/hbcd_symri_relaxometry_workflow

Scripts that manage grabbing dicom archives containing QALAS images, converting them to relaxometry maps as BIDS derivatives, and reuploading to S3

Primary LanguagePython

This script will download QALAS DICOM archives from an S3 bucket, unpack
them, convert them to relaxometry maps using the SyMRI container, and then
convert the resulting DICOMs to BIDS derivatives. The script will then
upload the BIDS derivatives to a different S3 bucket.
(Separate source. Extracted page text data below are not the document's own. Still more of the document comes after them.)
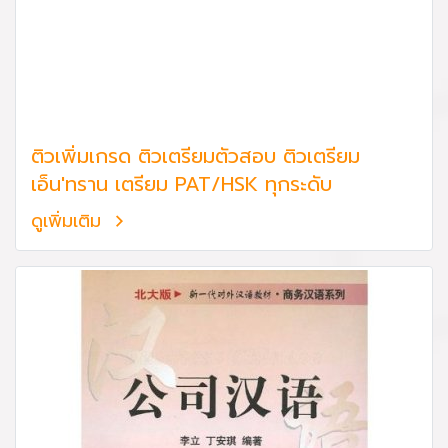
ติวเพิ่มเกรด ติวเตรียมตัวสอบ ติวเตรียม
เอ็น'ทราน เตรียม PAT/HSK ทุกระดับ
ดูเพิ่มเติม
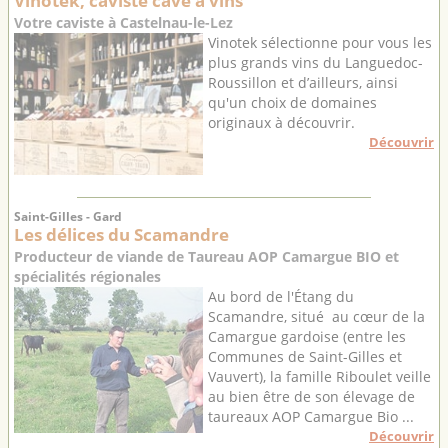
Vinotek, caviste cave à vins
Votre caviste à Castelnau-le-Lez
Vinotek sélectionne pour vous les
plus grands vins du Languedoc-
Roussillon et d’ailleurs, ainsi
qu'un choix de domaines
originaux à découvrir.
Découvrir
Saint-Gilles - Gard
Les délices du Scamandre
Producteur de viande de Taureau AOP Camargue BIO et
spécialités régionales
Au bord de l'Étang du
Scamandre, situé au cœur de la
Camargue gardoise (entre les
Communes de Saint-Gilles et
Vauvert), la famille Riboulet veille
au bien être de son élevage de
taureaux AOP Camargue Bio ...
Découvrir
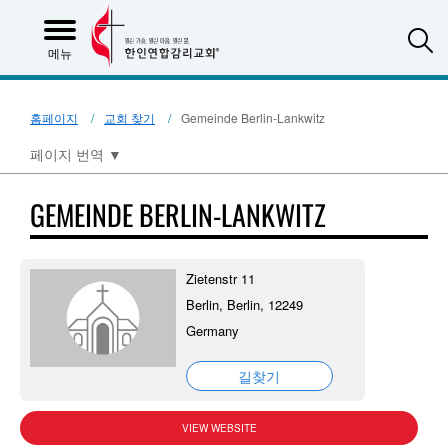
S
메뉴
홈페이지
교회 찾기
Gemeinde Berlin-Lankwitz
페이지 번역
▼
GEMEINDE BERLIN-LANKWITZ
Zietenstr 11
Berlin, Berlin, 12249
Germany
길찾기
VIEW WEBSITE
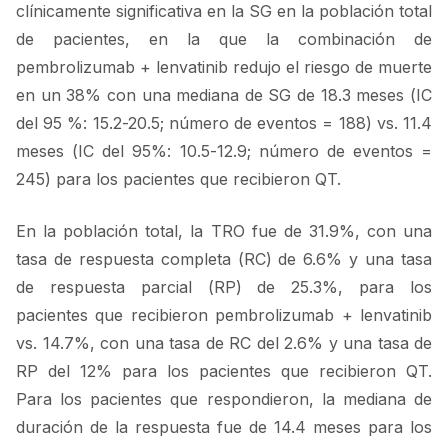
clínicamente significativa en la SG en la población total
de pacientes, en la que la combinación de
pembrolizumab + lenvatinib redujo el riesgo de muerte
en un 38% con una mediana de SG de 18.3 meses (IC
del 95 %: 15.2-20.5; número de eventos = 188) vs. 11.4
meses (IC del 95%: 10.5-12.9; número de eventos =
245) para los pacientes que recibieron QT.
En la población total, la TRO fue de 31.9%, con una
tasa de respuesta completa (RC) de 6.6% y una tasa
de respuesta parcial (RP) de 25.3%, para los
pacientes que recibieron pembrolizumab + lenvatinib
vs. 14.7%, con una tasa de RC del 2.6% y una tasa de
RP del 12% para los pacientes que recibieron QT.
Para los pacientes que respondieron, la mediana de
duración de la respuesta fue de 14.4 meses para los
Steps of processing are roughly as follows:
1. Identify all json files in the dicom bucket that have the ending
     '_mripcqc_info.json' and group them by subject/session. The
     json files have information about the quality of the DICOMs within
     a given archive. If a subject/session combo has multiple archives,
     and/or multiple QALAS scans, the best QALAS scan will be kept for
     processing based on QC info provided by the json file.
2. If the file reproc_log.json exists in the base directory, then
    load it. This file contains a list of subjects/sessions that could need
    to be reprocessed based on new data. If a subject appears in the
    consider_reprocessing portion of the json, any new archives for the
    session will be ignored. If the user has added a subject/session
    to the to_reprocess portion of the json, then the code will attempt
    to overwrite any existing processing for that subject/session. This
    may result in either the same or different processing results depending
    on the new data that is available for the subject. If the reproc_log.json
    file does not exist, then the code will create it.
3. Iterate through all subjects/sessions that need to be processed. For subjects/
    sessions that have a QALAS scan and are ready to be processed, download the
    archive containing the best QALAS scan, unpack the archive, and identify
    the dicom folder that contains the QALAS scan.
4. Run the SyMRI container on the QALAS dicom folder to generate relaxometry maps.
5. Run dcm2bids on the resulting dicoms to convert them to BIDS derivatives.
    Also copy over a copy of the log file generated by SyMRI during processing. Further,
    add some custom fields to the metadata of the json files generated by dcm2bids that
    will be accompanying the BIDS derivatives.
6. Upload the BIDS derivatives to a different S3 bucket.
7. Update the tracking log with information about the processing that was just completed.
8. Update the reproc_log.json file with information about subjects/sessions that may need
    to be reprocessed in the future. If you want to reprocess a subject, then add the subject
    to the to_reprocess portion of the json.

If processing is interrupted after partial processing has occurred, the derivatives may still be
uploaded to S3 despite the tracking logs/jsons not being updated. Upon reprocessing, data from these
runs will be overwritten which should not cause any issues. If the data under
{base_directory_for_proc}/work_dir is not properly deleted because of an error, this
may require the user to delete any contents of the working directory. As long as the log
files remain intact, processing should be able to pick up in the usual fashion following the deletion.